◆ **Problem statement**: Take the material below and extract the lines from the one with "ELEKTROAUTO" through the one with "Steamer Series", word for word, without pictures.

■ ■ ■ ■ ■ ■ ■

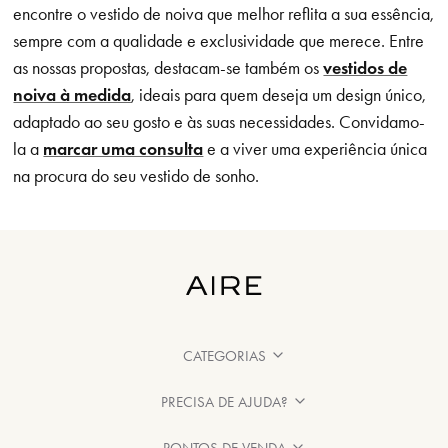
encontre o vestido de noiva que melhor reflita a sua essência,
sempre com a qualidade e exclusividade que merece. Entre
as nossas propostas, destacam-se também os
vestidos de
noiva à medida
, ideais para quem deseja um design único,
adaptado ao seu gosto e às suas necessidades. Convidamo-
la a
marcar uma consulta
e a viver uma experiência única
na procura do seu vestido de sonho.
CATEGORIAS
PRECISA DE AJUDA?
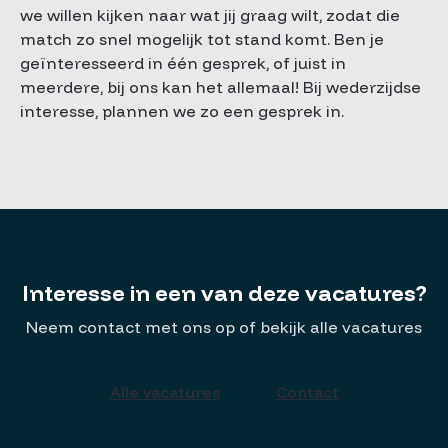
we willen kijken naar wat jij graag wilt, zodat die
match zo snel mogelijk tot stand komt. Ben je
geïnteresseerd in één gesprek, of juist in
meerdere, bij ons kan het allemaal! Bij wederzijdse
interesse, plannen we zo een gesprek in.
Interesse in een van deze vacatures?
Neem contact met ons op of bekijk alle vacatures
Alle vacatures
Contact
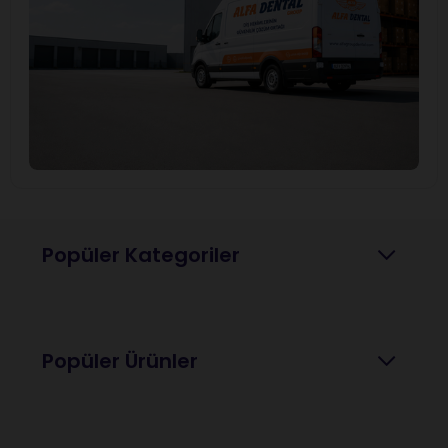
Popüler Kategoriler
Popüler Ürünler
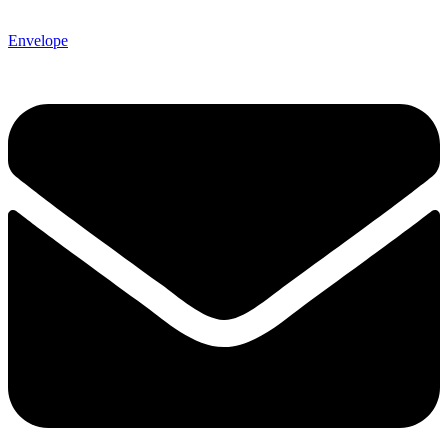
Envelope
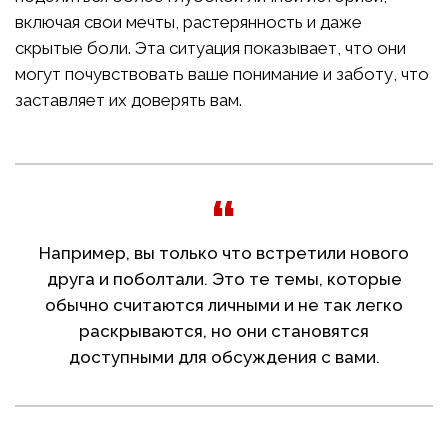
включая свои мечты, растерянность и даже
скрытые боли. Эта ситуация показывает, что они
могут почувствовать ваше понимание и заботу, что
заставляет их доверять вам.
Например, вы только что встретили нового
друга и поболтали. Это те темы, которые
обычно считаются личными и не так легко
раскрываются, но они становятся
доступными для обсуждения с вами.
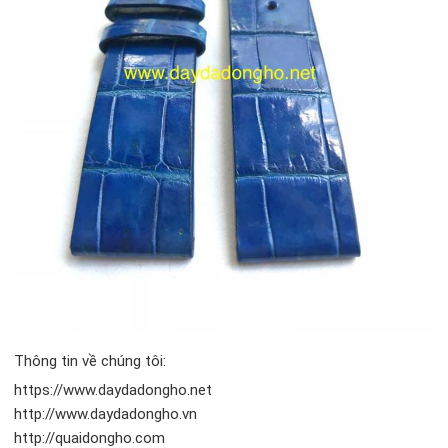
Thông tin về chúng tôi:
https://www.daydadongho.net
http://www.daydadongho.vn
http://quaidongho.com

■ ■ ■ ■ ■ ■ ■

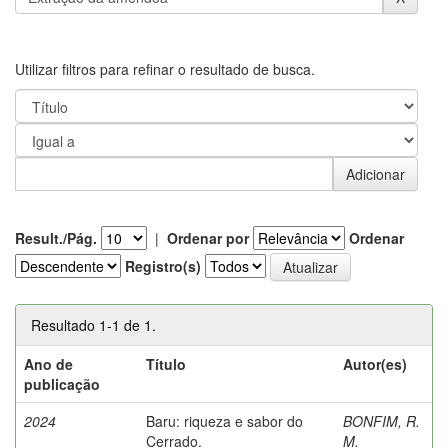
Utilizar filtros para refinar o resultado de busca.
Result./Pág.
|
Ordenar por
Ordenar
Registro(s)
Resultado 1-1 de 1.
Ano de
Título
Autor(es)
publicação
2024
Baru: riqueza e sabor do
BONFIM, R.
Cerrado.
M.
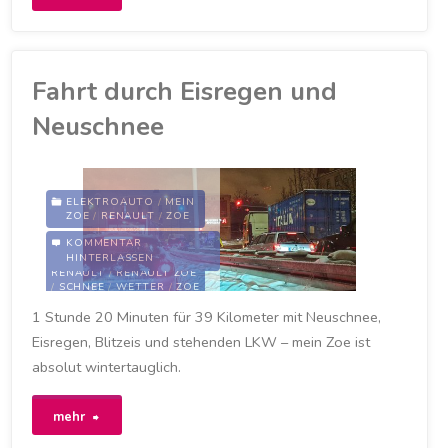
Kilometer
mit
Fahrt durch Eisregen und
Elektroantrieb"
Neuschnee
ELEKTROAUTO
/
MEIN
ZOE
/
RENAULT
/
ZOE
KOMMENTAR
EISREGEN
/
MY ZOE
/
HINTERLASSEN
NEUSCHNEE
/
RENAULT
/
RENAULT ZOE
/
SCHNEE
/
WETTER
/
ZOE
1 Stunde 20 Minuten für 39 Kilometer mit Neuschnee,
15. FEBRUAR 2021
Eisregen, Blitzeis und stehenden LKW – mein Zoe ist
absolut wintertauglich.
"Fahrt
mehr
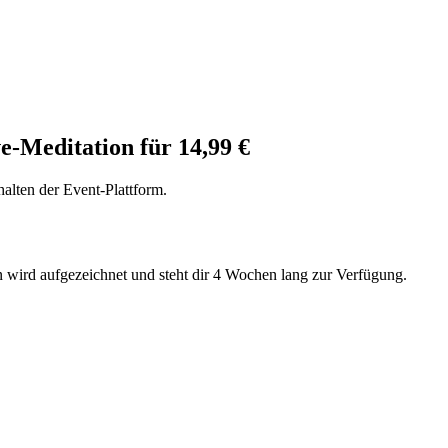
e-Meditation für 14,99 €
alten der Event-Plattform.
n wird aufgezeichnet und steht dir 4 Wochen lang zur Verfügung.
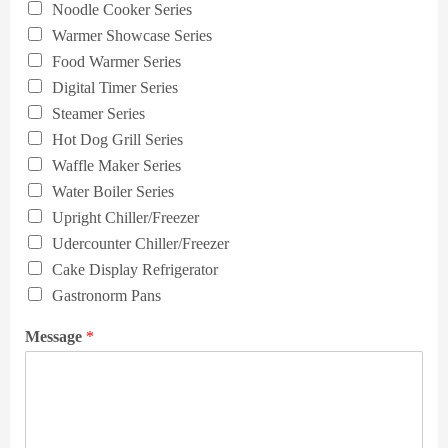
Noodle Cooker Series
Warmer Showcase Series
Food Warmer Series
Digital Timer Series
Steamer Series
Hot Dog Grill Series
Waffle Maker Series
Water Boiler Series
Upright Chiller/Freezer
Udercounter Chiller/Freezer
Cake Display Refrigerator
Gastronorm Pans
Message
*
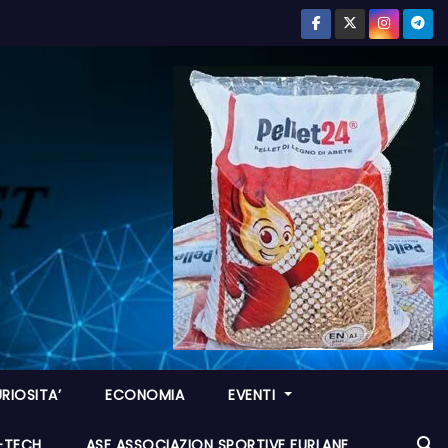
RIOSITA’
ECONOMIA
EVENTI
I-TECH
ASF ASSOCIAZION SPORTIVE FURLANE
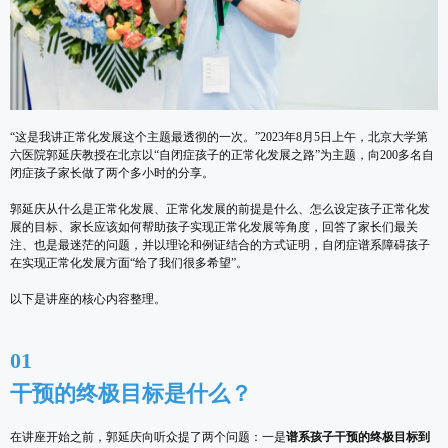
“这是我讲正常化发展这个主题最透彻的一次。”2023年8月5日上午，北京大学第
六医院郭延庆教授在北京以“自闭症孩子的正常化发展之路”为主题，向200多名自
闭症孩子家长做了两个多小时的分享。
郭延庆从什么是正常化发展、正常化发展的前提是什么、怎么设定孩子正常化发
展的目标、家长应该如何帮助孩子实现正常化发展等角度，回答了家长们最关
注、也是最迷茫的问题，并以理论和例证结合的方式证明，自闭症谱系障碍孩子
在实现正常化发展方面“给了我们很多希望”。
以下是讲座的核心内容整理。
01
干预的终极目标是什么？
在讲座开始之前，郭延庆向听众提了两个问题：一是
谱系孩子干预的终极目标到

■ ■ ■ ■ ■ ■ ■

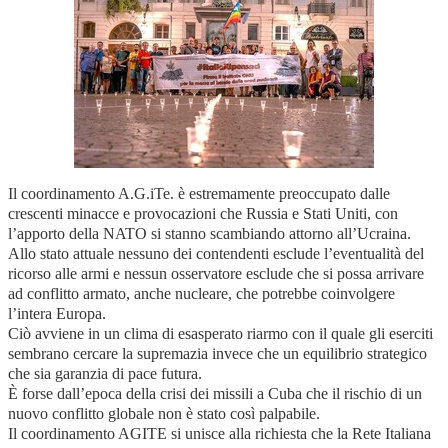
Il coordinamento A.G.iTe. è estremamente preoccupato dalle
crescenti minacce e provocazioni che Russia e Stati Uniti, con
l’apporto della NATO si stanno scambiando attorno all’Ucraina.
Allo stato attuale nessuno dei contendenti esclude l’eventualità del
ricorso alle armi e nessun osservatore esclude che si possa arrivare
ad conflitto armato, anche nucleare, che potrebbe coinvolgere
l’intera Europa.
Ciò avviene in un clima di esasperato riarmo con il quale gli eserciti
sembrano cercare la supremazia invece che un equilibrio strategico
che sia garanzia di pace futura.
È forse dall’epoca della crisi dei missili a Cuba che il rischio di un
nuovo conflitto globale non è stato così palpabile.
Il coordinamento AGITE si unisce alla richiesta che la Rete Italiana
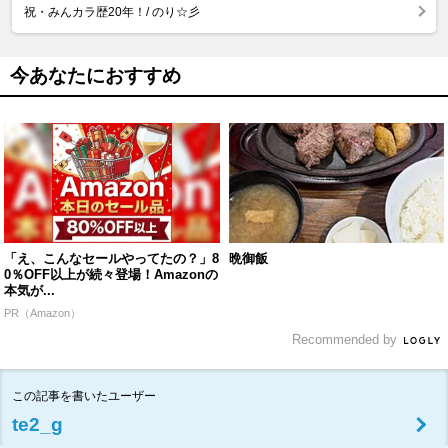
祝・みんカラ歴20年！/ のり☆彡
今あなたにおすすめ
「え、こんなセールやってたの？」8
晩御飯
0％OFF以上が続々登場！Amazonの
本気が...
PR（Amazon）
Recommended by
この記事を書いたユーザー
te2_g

■ ■ ■ ■ ■ ■ ■

◆ **Result for this exercise**:
ELEKTROAUTO
/
MEIN
ZOE
/
RENAULT
/
ZOE
KOMMENTAR
EISREGEN
/
MY ZOE
/
HINTERLASSEN
NEUSCHNEE
/
RENAULT
/
RENAULT ZOE
/
SCHNEE
/
WETTER
/
ZOE
1 Stunde 20 Minuten für 39 Kilometer mit Neuschnee,
15. FEBRUAR 2021
Eisregen, Blitzeis und stehenden LKW – mein Zoe ist
absolut wintertauglich.
"Fahrt
mehr
e-Meditation für 14,99 €
alten der Event-Plattform.
n wird aufgezeichnet und steht dir 4 Wochen lang zur Verfügung.
Noodle Cooker Series
Warmer Showcase Series
Food Warmer Series
Digital Timer Series
Steamer Series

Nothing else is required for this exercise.